# Hi Art here



## Rader Sidetrack (Nov 30, 2011)

Welcome to Beesource!

Perhaps some other creature made the "comb" that was "paper like". Perhaps _paper wasps_ moved in? 

http://en.wikipedia.org/wiki/Paper_wasp


----------



## too close to the edge (Jan 4, 2013)

Nope honey bee Ck out photo on FB Art K Moss you can see a piece of it burning laying on snow , deffinitly 

came out of Honey bee hive .


----------



## bbbthingmaker (Sep 26, 2010)

In brood comb there is a lining similar to a cocoon. ( I can't recall the name of it.) It gets thicker and heavier with each batch of brood.
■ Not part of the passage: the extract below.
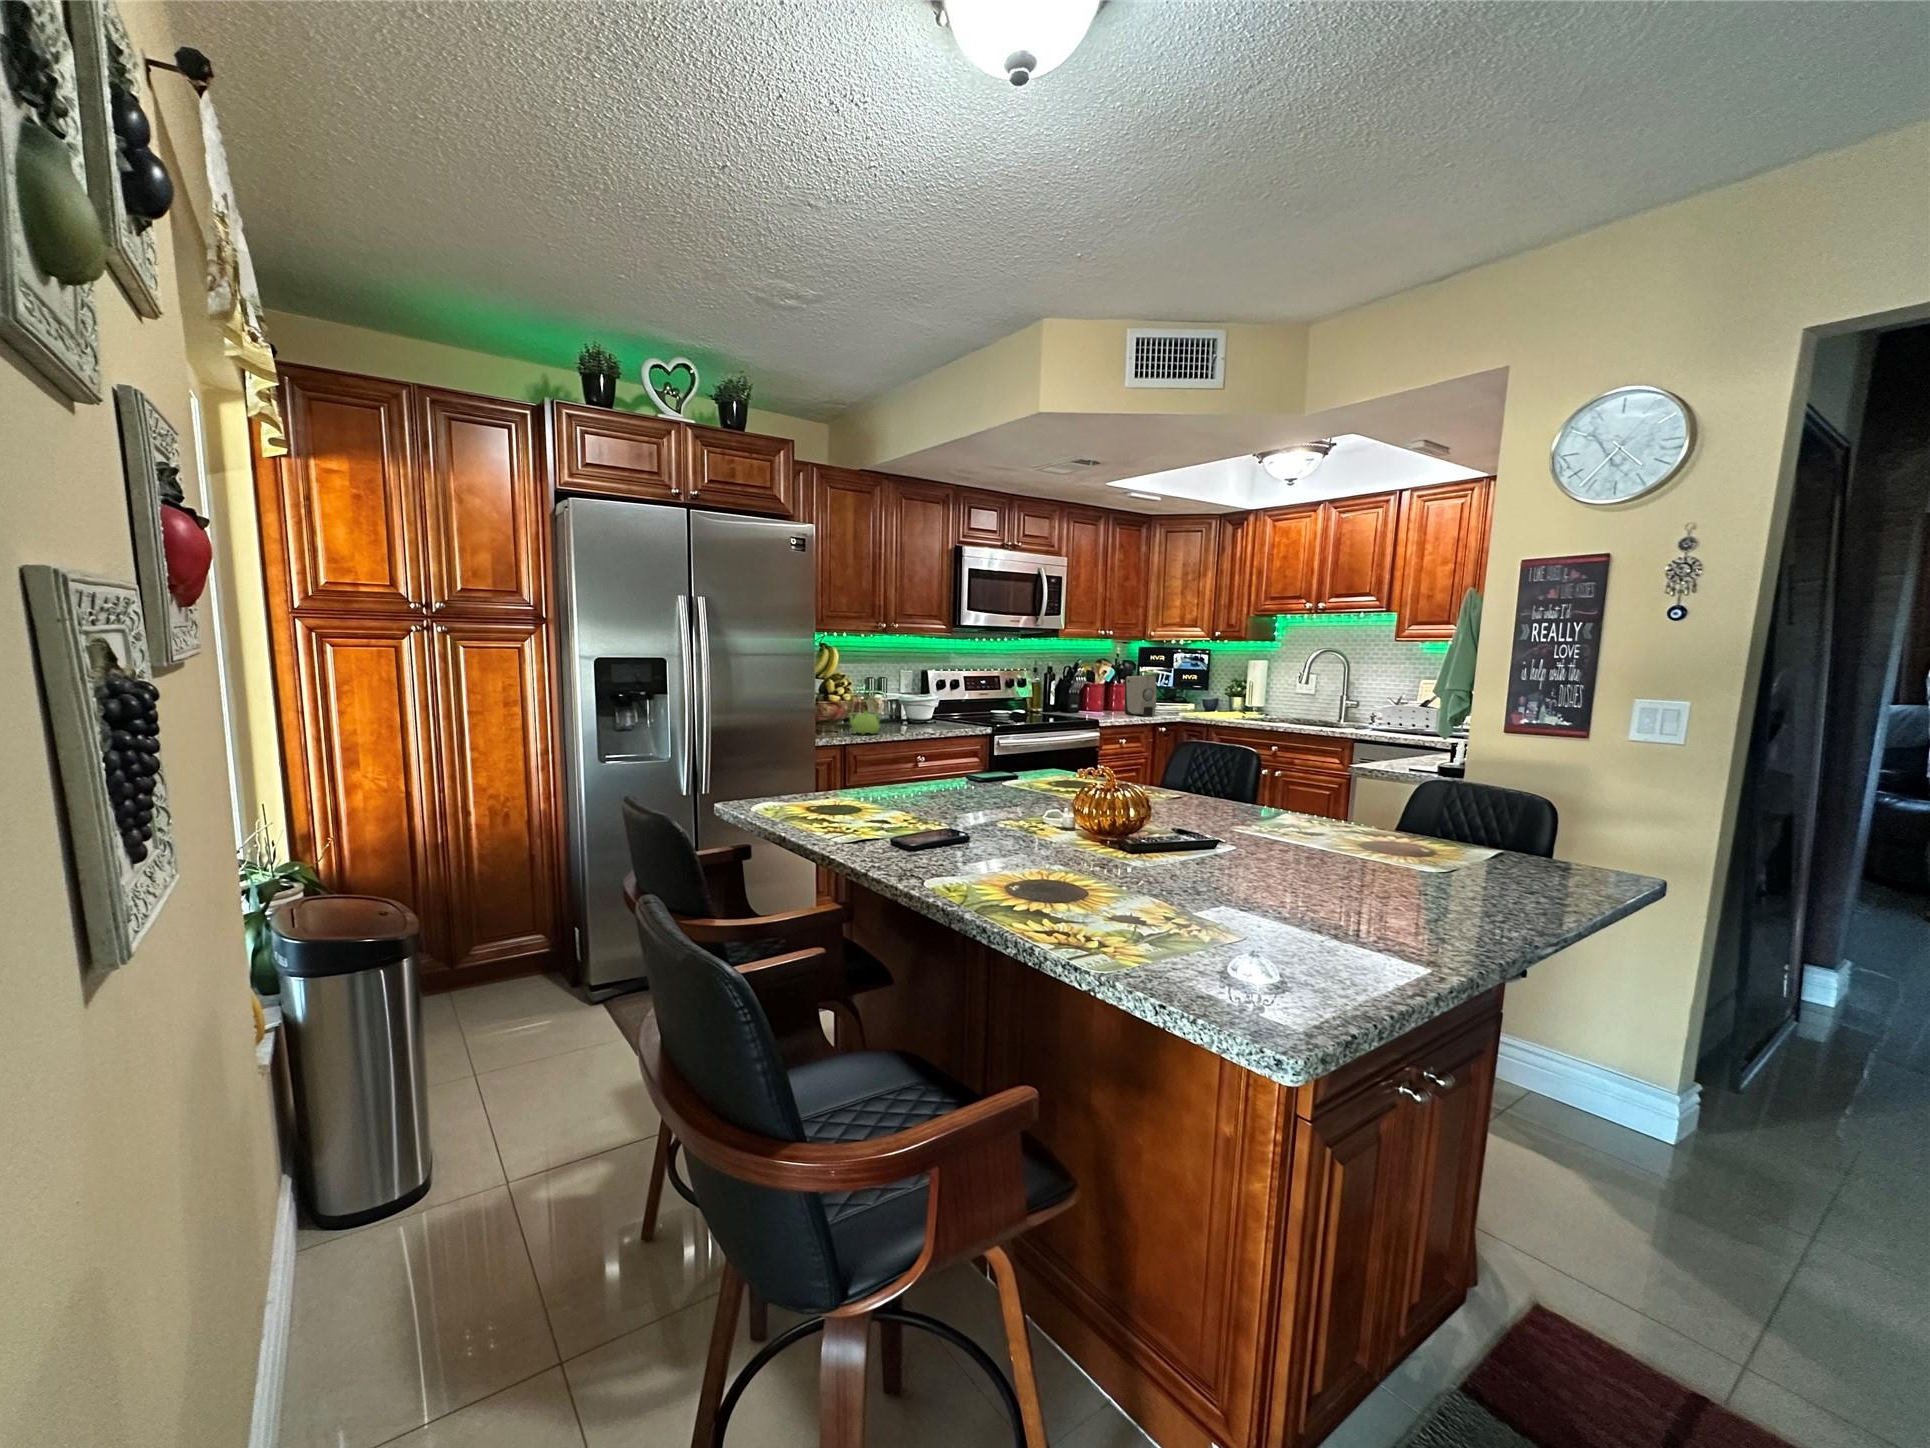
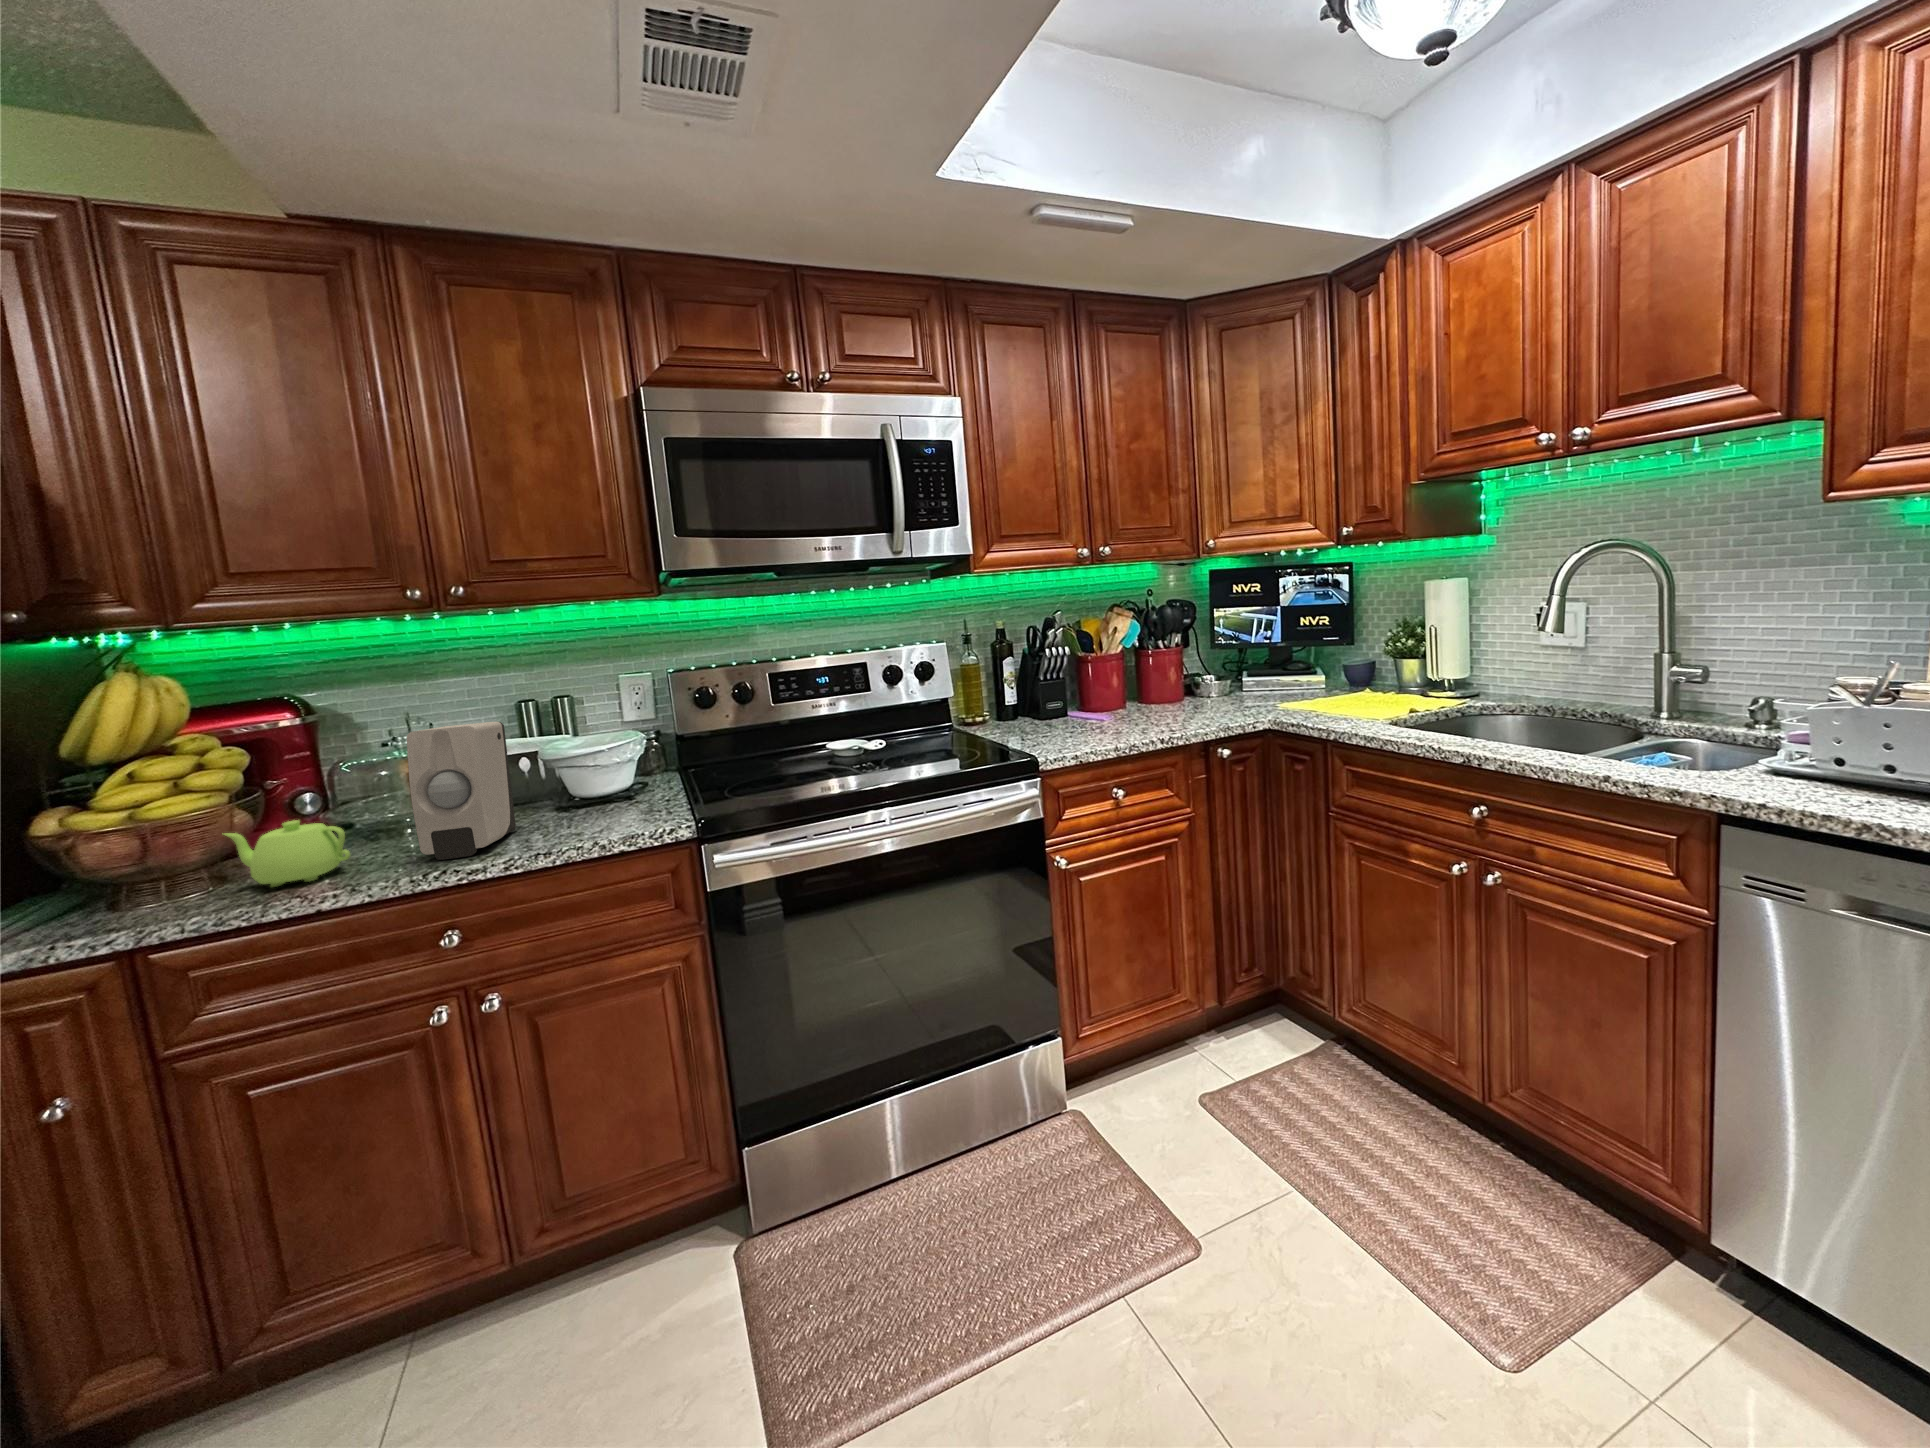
soap dispenser: present [1125,676,1156,716] -> present [407,722,516,860]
If you melt the wax off gently it will leave this wax soaked, paper like structure in the exact shape of the comb. I did this in a solar wax melter. I think most people never see this because they crush the comb before melting to get more in the pot. It shows up as what is called "slum gum".


----------



## too close to the edge (Jan 4, 2013)

Can we post pictures on here ? This after melting was large whole cell pieces i corralled and grabbed out with tongs thats when I notced it was paperlike and I looked at the last piece and notced it actually had a shine and fibre to it , the slum you speak of is likened to slag on melted metal as if impurities correct ?
These bees of mine have about a 30% evil streak in them , maybe part wasp ? Stupid question I know, the honey is great , Maybe after so many generations in the same brood the wax turns to paper ? I've a small piece of it left that suicidal bees crawled in and died and that I could not jarr out , I'll take it to the Febuary meeting and ask the guru'es if they've seen it B4. prolly just a real old brood but paper always put me into a wasp mindset ,


----------



## AmericasBeekeeper (Jan 24, 2010)

Welcome TCT2E! Brood comb is laced with cocoons and does not melt well.


----------



## Michael Bush (Aug 2, 2002)

The cocoons build up over time. Enough cocoons will absorb all the wax. I always sort my wax and only do brood combs together and white wax together. Brood combs can actually cost you wax sometimes.


----------



## KQ6AR (May 13, 2008)

Didn't see the photo on FB. but found you're page no problem.


----------